Situation | Condition | Comment |
---|---|---|
Data reading | if s_axi_ready = '1' and s_axi_valid = '1' then |
Consuming data arriving on s_axi_*. |
Data insertion | if alt_ready = '1' and alt_valid = '1' then |
Completing data sent from the FSM to the AXI Edit stage on alt_*. |
Data input stalled | if delay_ready = '1' and delay_valid = '1' then |
Completing data sent from the AXI Delay to the AXI Edit stage on delay_*. |
The first row of the table is the standard condition on which data is clocked through the delay lines. But this condition will cause deadlock if used when the second stage is paused or inserting data, which has then exerted back pressure on the s_axi_* inputs. Instead the second row must be used following an 'insert'. Coming out of 'pause' must not be dependent on the incoming data! When the first stage is paused in order to retain the next input word where the FSM can see it, then the third row of the table gives the condition for moving to the next state.

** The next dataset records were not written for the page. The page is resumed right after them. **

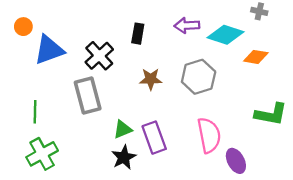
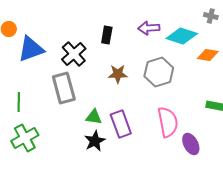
green triangle: (123, 129) -> (94, 117), turned 30

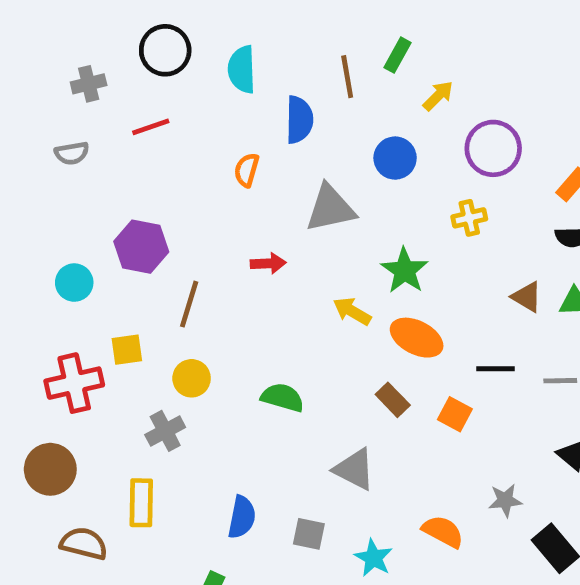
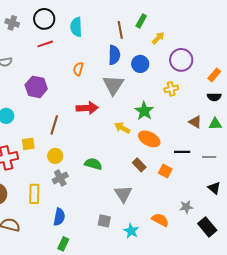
gray cross: (89, 84) -> (12, 23), moved, turned 32
blue semicircle: (299, 120) -> (114, 55), moved
red line: (151, 127) -> (45, 44), moved
gray triangle: (330, 208) -> (113, 85), turned -45
purple hexagon: (141, 247) -> (36, 87), moved
red arrow: (268, 263) -> (87, 108), size x1.5
gray cross: (165, 431) -> (60, 178), moved
gray triangle: (354, 469) -> (123, 194), turned 30
yellow rectangle: (141, 503) -> (34, 194), moved
blue semicircle: (242, 517) -> (59, 217), moved

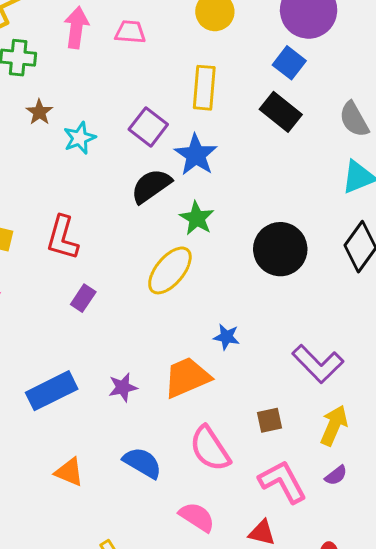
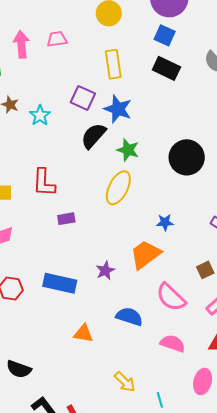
purple rectangle: (83, 298) -> (66, 219), turned 60
blue rectangle: (52, 391) -> (60, 283), turned 52

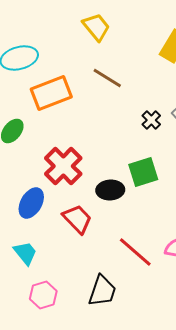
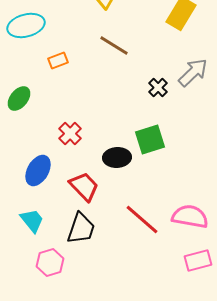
orange rectangle: (51, 93) -> (58, 60), size x0.5
red cross: (63, 166) -> (70, 134), size x0.6
black trapezoid: (102, 291) -> (81, 228), moved

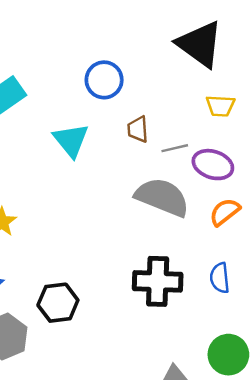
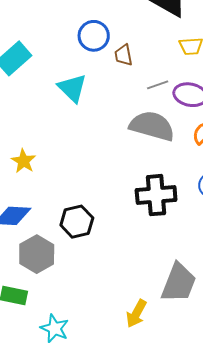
brown trapezoid: (138, 129) -> (123, 55), moved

Essentially the last two rows are checking for data being taken away and hence freeing up the registers in the second stage of delay (AXI Edit).
When writing the FSM, care must be taken to use the correct conditions based on the actions in the previous state. It gets more complicated when there are two ways of entering a state and the previous two possible states have different actions requiring different conditions. Here it is worth noting that the 'insert' in the second stage AXI Edit block will complete before the next word from the data stream is consumed.
-- An insert completes before the stalled word in delay_data, and before or at the same time as the next input word.
if alt_ready = '1' and alt_valid = '1' then
axi_op <= pass;
pass_input <= '1';
end if;
if s_axi_ready = '1' and s_axi_valid = '1' then
....
The code above shows that you can avoid deadlock by decoding both conditions in the state which does the general consumption between trigger words. When the insertion has completed, return to the data passing. The FSM will then be able to move through the input stream again, even when both conditions occur on the same clock cycle.
Testing
The device under test (DUT) implements each of the cases in the first table, and the test bench uses OSVVM to automatically and randomly generate inputs sequences conforming to the third column "example input", and a scoreboard confirming to the fourth column "example output". There are two modes of operation for the test bench. When the VHDL constant fast_forward_c = true, there is no back pressure and the input data is fully enabled. The test bench will not pass in this mode, but it is useful for debugging the data progression. When fast_forward_c = false, the AXI Verification Components (VCs) in OSVVM do their randomised best to expose AXI handshake and compliance issues. The development of this DUT used an AXI component, "AXI Edit", (twice in two different configurations) that has already been tested thoroughly with OSVVM in advance, and the use of a component instantiation for each forced AXI compliance on each interface avoiding any temptation to work the control logic across the boundary.
AXI Option | Value |
---|---|
TRANSMIT_VALID_DELAY_CYCLES | 0 |
RECEIVE_READY_BEFORE_VALID | true |
RECEIVE_READY_DELAY_CYCLES | 0 |
Conclusions
This example illustrates how two copies of the AXI Edit shift register can be used in series and an FSM in parallel with the first stage in order to make significant changes to the input data stream successfully. The FSM currently implements a simplistic set of changes as the example was designed particularly to improve the understanding of how to perform the insertions correctly, and continue to parse the data stream afterwards. It is key to realise the data insertions need additional intervention in the first delay stage for many realistic word insertion scenarios and this comes with an unavoidable data cycle penalty as explained above.